TUGAS 1:
Tentukan apakah pernyataan (a), (b), dan (c) sesuai dengan teks tentang iman kepada para rasul di bawah. Jawab ya atau tidak untuk masing-masing, lalu kutip kata-kata penentunya dari teks tanpa diubah.
(a) Menurut as-Suḥaimī, orang beriman wajib mengajarkan nama-nama rasul yang disebutkan dalam al-Qur’ān kepada anak-anaknya.
(b) Teks menyatakan bahwa yang wajib hanyalah beriman kepada Nabi Muḥammad.
(c) Kewajiban mengajarkan nama-nama rasul itu hanya ditujukan kepada anak-anak, tidak kepada istri.
TUGAS 2: Teruskan teks tentang iman kepada para rasul di bawah, mulai setelah kalimat terakhirnya.

TEKS BACAAN:
•••
فَيَجِبُ التَّصْدِيْقُ بِأَنَّ للهِ رُسُلًا وَ أَنْبِيَاءً عَلَى الْإِجْمَالِ.

Maka wajib mempercayai bahwa Allah memiliki para rasul dan para nabi secara global [saja].

قَالَ السُّحَيْمِيُّ: نَعَمْ يَجِبُ عَلَى الْمُؤْمِنِ أَنْ يَعْلَمَ وَ يُعَلِّمَ صِبْيَانَهُ وَ نِسَاءَهُ وَ خَدَمَهُ أَسْمَاءَ الرُّسُلِ الْمَذْكُوْرِيْنَ فِي الْقُرْآنِ حَتَّى يُؤْمِنُوْا بِهِ وَ يُصَدِّقُوْا بِجَمِيْعِهِمْ تَفْصِيْلًا،

Syaikh as-Suḥaimī berkata: “Ya, wajib bagi orang yang beriman, agar ia mengetahui dan memberi tahu [mengajarkan] anak-anaknya, para istrinya, dan para pembantunya tentang nama-nama para rasul yang disebutkan di dalam al-Qur’ān, hingga mereka beriman dengannya, dan mempercayai kepada semuanya secara terperinci,

وَ أَنْ لَا يَظُنُّوْا أَنَّ الْوَاجِبَ عَلَيْهِمُ الْإِيْمَانُ بِمُحَمَّدٍ فَقَطْ

Dan [mengajarkan] agar mereka tidak boleh menyangka bahwa yang wajib bagi mereka hanyalah beriman kepada Nabi Muḥammad saja.
•••
KUTIPAN SUMBER:
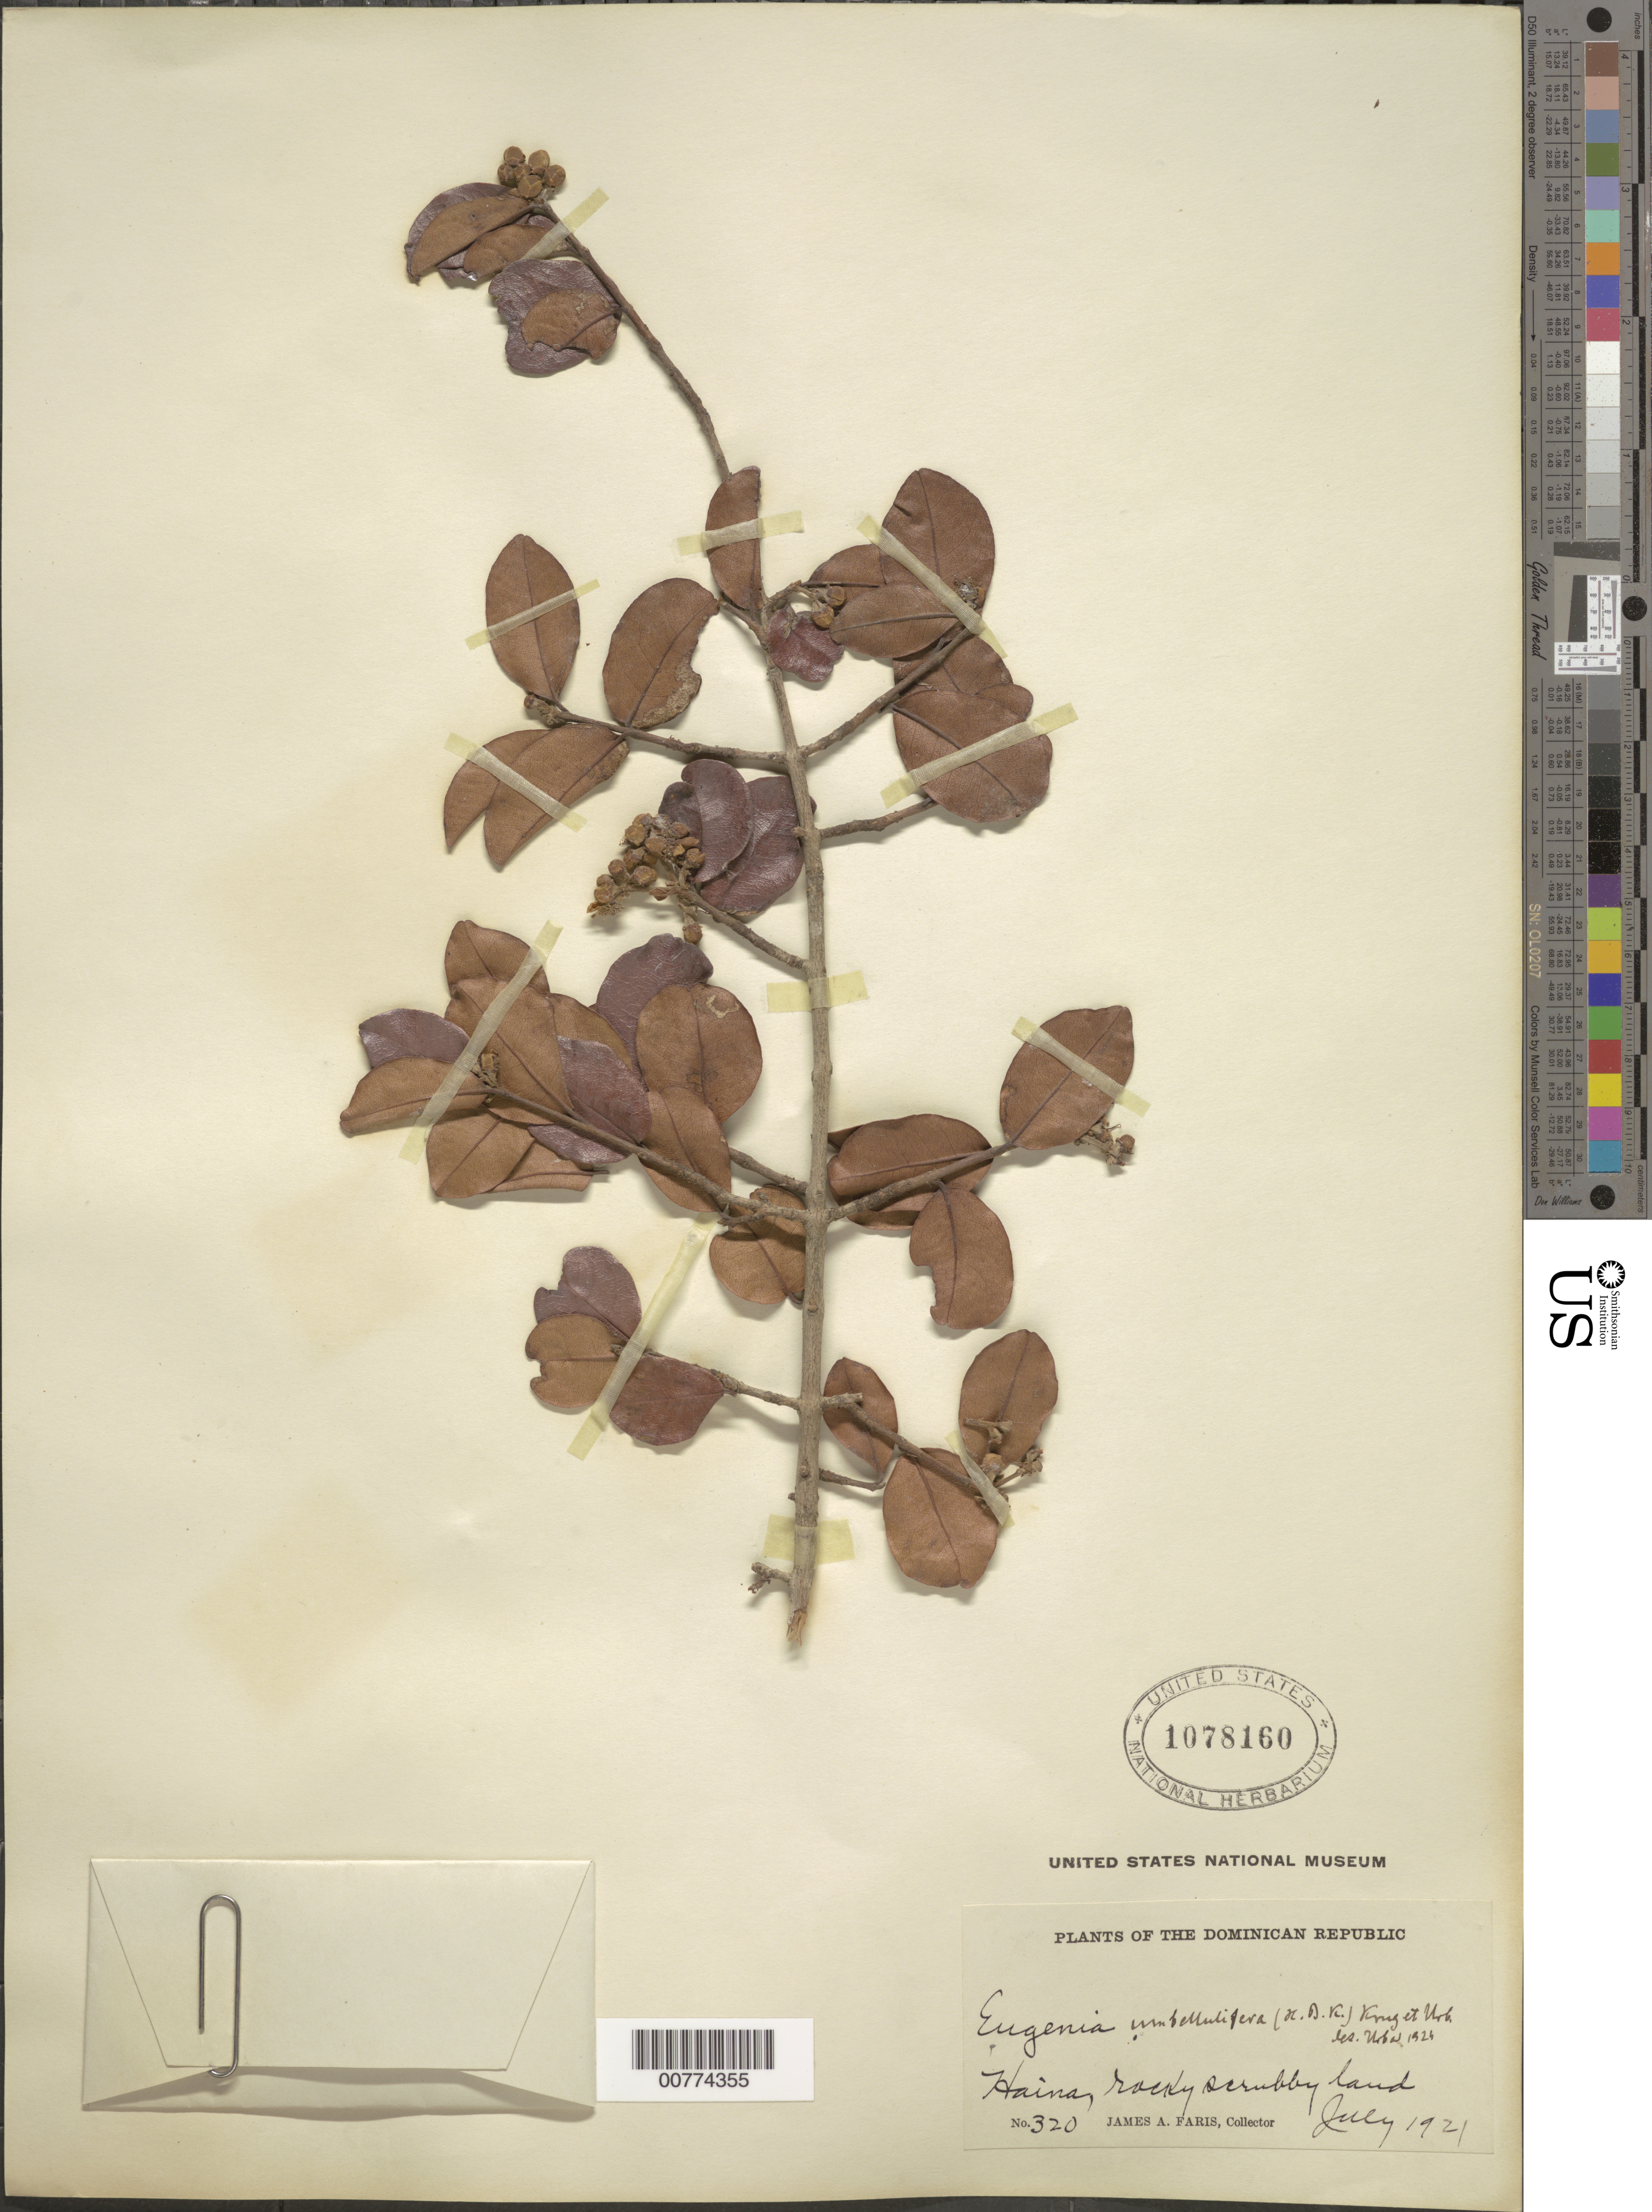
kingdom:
•••
JAWABAN TUGAS 1:
(a) Ya: "wajib bagi orang yang beriman, agar ia mengetahui dan memberi tahu [mengajarkan] anak-anaknya"
(b) Tidak: "agar mereka tidak boleh menyangka bahwa yang wajib bagi mereka hanyalah beriman kepada Nabi Muḥammad saja"
(c) Tidak: "anak-anaknya, para istrinya, dan para pembantunya"

JAWABAN TUGAS 2:
فَإِنَّ الْإِيْمَانَ بِجَمِيْعِ الْأَنْبِيَاءِ سَوَاءٌ ذُكِرَ اسْمَهُمْ فِي الْقُرْآنِ أَوْ لَمْ يُذْكَرْ وَاجِبٌ عَلَى كُلِّ مُكَلَّفٍ

Karena sesungguhnya beriman kepada semua para nabi, sama saja, disebutkan nama mereka di dalam al-Qur’ān ataupun tidak disebutkan adalah hal yang wajib bagi setiap mukallaf.

وَ هُمْ أَيِ الْمَذْكُوْرُوْنَ فِي الْقُرْآنِ سِتَّةٌ وَ عِشْرُوْنَ أَوْ خَمْسَةٌ وَ عِشْرُوْنَ

Dan mereka, yakni para rasul yang disebutkan dalam al-Qur’ān itu ada 26 orang atau 25 orang.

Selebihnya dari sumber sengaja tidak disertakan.